» **WORK ORDER**
Check every line of the data and copy the ones where "ring" appears.

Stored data

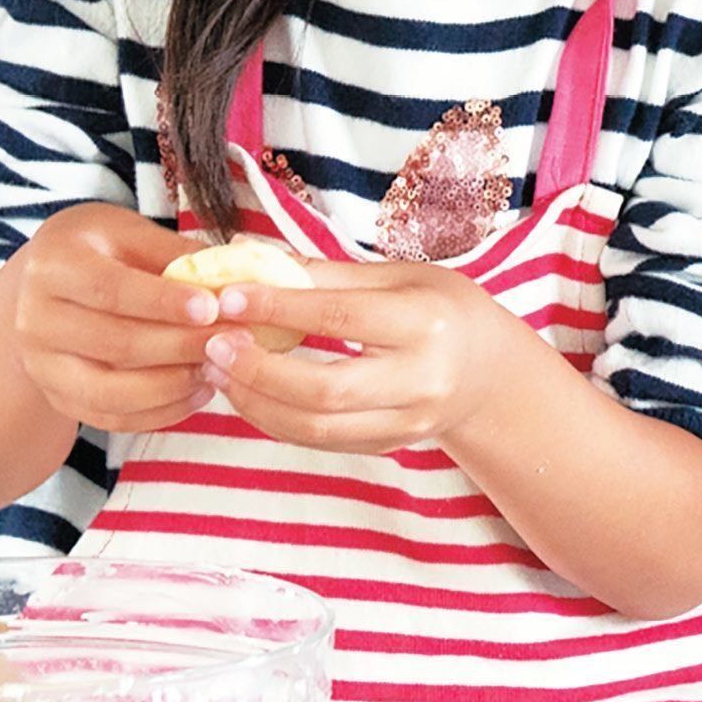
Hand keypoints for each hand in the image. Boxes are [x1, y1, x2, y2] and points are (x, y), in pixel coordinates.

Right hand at [5, 201, 218, 435]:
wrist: (48, 285)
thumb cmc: (101, 249)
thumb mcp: (129, 232)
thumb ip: (174, 253)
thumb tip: (230, 277)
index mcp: (53, 265)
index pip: (110, 289)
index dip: (163, 301)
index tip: (212, 307)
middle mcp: (34, 319)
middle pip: (114, 343)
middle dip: (180, 346)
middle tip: (232, 341)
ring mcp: (41, 364)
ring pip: (110, 391)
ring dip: (173, 385)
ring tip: (219, 369)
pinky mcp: (56, 397)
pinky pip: (110, 417)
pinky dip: (159, 412)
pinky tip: (198, 393)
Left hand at [200, 260, 529, 454]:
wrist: (488, 371)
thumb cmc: (439, 308)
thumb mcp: (397, 277)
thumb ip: (325, 274)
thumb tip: (250, 256)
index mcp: (425, 322)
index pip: (339, 318)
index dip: (279, 308)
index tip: (230, 296)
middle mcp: (420, 379)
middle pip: (323, 389)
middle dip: (258, 369)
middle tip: (214, 344)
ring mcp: (406, 423)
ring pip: (315, 427)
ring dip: (255, 400)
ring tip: (218, 370)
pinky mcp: (387, 446)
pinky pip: (319, 441)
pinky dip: (274, 419)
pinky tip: (248, 392)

» **EXERCISE ANSWER**
ring mcp: (41, 364)
ring pip: (110, 391)
ring dip: (173, 385)
ring tip: (219, 369)
ring mcp: (406, 423)
ring pip: (315, 427)
ring dip: (255, 400)
ring tip: (218, 370)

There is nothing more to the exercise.